Here’s why investment in global infrastructure will double over the next decade
Technical innovation is a key driver of global economic growth and its influence is becoming ever stronger. But the real power of technology relies on its ability to integrate with factories, plants and machinery to produce goods; road and rail networks to transport them; and energy infrastructure to power industry. And that means that infrastructure needs to be developed alongside new technologies if countries are to really benefit from innovation.
While investments in some developed economies are driven by ageing and declining infrastructure, developing economies need investment to resolve transport, logistics and manufacturing bottlenecks that effectively put an economic brake on growth.
Investing in the future
According to the global consultants PwC, annual global spending on infrastructure is set to reach $9 trillion by 2025, a figure more than double the $4 trillion annual investment recorded in 2012. Asia, led by China, will absorb at least 60% of this investment, spending heavily on sectors like transport and energy. The potential of Africa is also a significant draw for overseas investors.
For developing economies, investing in infrastructure can be a big commitment. When implemented correctly, vital new infrastructure allows the free movement of goods to boost output and increase demand. The expanding economy in effect helps infrastructure projects to pay for themselves. But problems start to rear their heads when poor investments are made, because if planned-for growth doesn’t materialize, the debt can become a heavy load for a government to carry.
The IMF estimates a 1% increase in infrastructure spending will produce a 1.4% increase in GDP within 4 years. Successful growth depends on developing economies creating a balance of economic, social and environmental factors to create an “enabling environment”; overcoming regulatory, bureaucratic and land ownership rights to encourage investment.
The gap between vitally-needed infrastructure projects and a nation’s ability to fund them is often filled by specialist investors, or partnerships between governments and private investor firms. The success of pension, insurance and sovereign wealth funds has led to the build-up of a huge pool of capital to buy infrastructure assets, which many governments and private owners are happy to sell. As a result, private investors now operate water companies, port operations, energy and telecoms firms across the globe.
Driving change in Asia
Much of Asia’s population has migrated from rural communities to new or expanding urban centers, placing additional stress on government spending for power, telecommunications and transportation. As incomes grow, basic infrastructure demand increases; for example, wealthy citizens demand more cars, which increases the need for spending on new roads.
Similarly, investment in efficient public transport systems allows people to travel around a city to jobs, restaurants, entertainment and events. Asia has some of the most densely populated cities in the world and some governments have invested heavily in transport systems to accommodate both current and future passenger levels. For example, the Singapore government has commissioned Mitsubishi Heavy Industries (MHI) Group to supply the driverless train system that runs in Singapore city, as well as the light rail network that transports people to, from and around the island state’s suburban neighborhoods.
Transport infrastructure also continues to play a central role in China’s development.
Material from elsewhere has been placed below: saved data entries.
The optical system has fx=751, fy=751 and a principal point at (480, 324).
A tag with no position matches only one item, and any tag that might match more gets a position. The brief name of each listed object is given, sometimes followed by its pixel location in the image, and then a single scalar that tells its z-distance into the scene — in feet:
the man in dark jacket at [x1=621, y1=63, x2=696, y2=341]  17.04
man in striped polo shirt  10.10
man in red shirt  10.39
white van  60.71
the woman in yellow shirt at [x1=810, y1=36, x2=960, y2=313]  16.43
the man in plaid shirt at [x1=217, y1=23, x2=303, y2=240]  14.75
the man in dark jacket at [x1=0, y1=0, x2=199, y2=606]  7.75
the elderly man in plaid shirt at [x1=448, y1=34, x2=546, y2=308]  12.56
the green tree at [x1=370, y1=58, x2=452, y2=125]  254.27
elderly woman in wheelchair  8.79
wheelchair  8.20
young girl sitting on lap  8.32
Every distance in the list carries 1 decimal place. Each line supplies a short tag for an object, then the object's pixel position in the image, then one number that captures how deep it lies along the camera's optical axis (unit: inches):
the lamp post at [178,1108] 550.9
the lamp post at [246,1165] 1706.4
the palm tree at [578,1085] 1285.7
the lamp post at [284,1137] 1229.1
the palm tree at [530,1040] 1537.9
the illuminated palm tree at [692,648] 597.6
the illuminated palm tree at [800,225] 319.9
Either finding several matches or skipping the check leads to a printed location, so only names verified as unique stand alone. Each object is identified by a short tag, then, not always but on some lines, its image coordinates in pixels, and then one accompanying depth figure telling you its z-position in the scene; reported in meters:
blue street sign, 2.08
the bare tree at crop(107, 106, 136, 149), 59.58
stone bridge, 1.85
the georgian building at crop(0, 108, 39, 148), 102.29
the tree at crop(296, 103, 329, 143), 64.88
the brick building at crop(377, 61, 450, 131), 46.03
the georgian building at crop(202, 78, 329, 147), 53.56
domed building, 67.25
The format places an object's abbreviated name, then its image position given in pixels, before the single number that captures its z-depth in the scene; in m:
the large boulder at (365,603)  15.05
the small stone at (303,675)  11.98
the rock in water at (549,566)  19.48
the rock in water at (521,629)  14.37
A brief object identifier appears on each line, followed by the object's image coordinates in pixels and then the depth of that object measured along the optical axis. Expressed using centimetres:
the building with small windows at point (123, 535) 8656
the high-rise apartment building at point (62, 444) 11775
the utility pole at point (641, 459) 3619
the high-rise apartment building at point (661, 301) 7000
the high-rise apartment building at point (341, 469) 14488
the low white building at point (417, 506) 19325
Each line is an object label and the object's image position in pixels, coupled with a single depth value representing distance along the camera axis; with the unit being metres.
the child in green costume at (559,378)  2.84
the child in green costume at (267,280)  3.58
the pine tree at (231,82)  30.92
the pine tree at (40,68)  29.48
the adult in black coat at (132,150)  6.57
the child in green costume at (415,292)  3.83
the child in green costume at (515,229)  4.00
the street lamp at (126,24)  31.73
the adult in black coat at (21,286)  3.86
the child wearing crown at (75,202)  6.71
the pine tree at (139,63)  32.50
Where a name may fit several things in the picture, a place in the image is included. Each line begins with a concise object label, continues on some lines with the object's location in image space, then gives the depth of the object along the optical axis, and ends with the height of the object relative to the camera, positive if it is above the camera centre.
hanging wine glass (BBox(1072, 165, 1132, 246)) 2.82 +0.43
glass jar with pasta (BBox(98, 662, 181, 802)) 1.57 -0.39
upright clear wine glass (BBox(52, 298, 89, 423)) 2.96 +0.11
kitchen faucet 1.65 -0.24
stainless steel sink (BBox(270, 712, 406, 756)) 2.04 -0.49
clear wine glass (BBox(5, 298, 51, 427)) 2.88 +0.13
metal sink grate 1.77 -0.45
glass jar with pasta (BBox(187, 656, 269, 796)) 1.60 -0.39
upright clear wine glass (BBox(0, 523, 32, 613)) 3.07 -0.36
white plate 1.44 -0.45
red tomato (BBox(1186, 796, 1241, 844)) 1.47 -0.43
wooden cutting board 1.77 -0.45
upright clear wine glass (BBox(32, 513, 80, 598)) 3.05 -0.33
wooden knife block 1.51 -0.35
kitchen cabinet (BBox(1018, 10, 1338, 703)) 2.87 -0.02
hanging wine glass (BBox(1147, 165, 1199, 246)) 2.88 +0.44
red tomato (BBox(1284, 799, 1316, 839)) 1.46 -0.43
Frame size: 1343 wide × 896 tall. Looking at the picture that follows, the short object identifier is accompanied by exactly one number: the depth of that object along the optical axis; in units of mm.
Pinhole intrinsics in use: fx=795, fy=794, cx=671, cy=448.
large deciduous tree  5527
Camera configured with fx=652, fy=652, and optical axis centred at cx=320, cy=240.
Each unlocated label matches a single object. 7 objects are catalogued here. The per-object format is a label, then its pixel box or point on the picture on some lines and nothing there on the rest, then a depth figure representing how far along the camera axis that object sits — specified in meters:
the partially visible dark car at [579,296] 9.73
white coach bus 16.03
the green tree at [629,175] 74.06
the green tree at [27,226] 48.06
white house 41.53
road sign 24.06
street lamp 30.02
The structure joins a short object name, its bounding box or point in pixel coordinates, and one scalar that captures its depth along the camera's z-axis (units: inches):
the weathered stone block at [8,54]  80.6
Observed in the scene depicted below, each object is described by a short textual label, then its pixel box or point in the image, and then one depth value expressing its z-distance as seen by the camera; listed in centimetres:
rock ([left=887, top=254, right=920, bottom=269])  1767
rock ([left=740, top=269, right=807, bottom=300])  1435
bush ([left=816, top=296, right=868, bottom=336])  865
Heavy spending on new roads, railways, airports and communications networks has boosted rural economies, expanding trade by connecting them to domestic and international markets.
Such investment has played a pivotal role throughout China’s development, building capacity for future growth. And the central government continues to set aggressive spending targets to improve key assets.
Developing African countries can learn some valuable lessons from China’s experience. At the current expansion rate, the continent’s population is set to double by 2050, creating an urgent need for private and public investment.
Africa has long attracted investment from abroad. Overseas investors see Africa’s untapped potential and continue to invest in infrastructure projects throughout the continent to build road, water and power initiatives.
For example, the Japan International Cooperation Agency (JICA) is currently financing a new gas-fired combined cycle power plant in Tunisia. Built by Mitsubishi Hitachi Power Systems, this eco-friendly power plant is expected to provide about 10% of the total power demand in the country once it is operational.
Meanwhile, CDC Group, the UK’s Development Finance Institution, is planning to invest £3.5 billion ($4.6bn) of private investment into African countries. The money is intended to promote transitional growth on the continent, supporting hundreds of thousands of jobs, promoting stable growth in some of the poorest countries.
Managed properly, the emerging and developing economies of Africa and Asia have a unique opportunity to use inward investments to drive their economies down the road to sustainable development.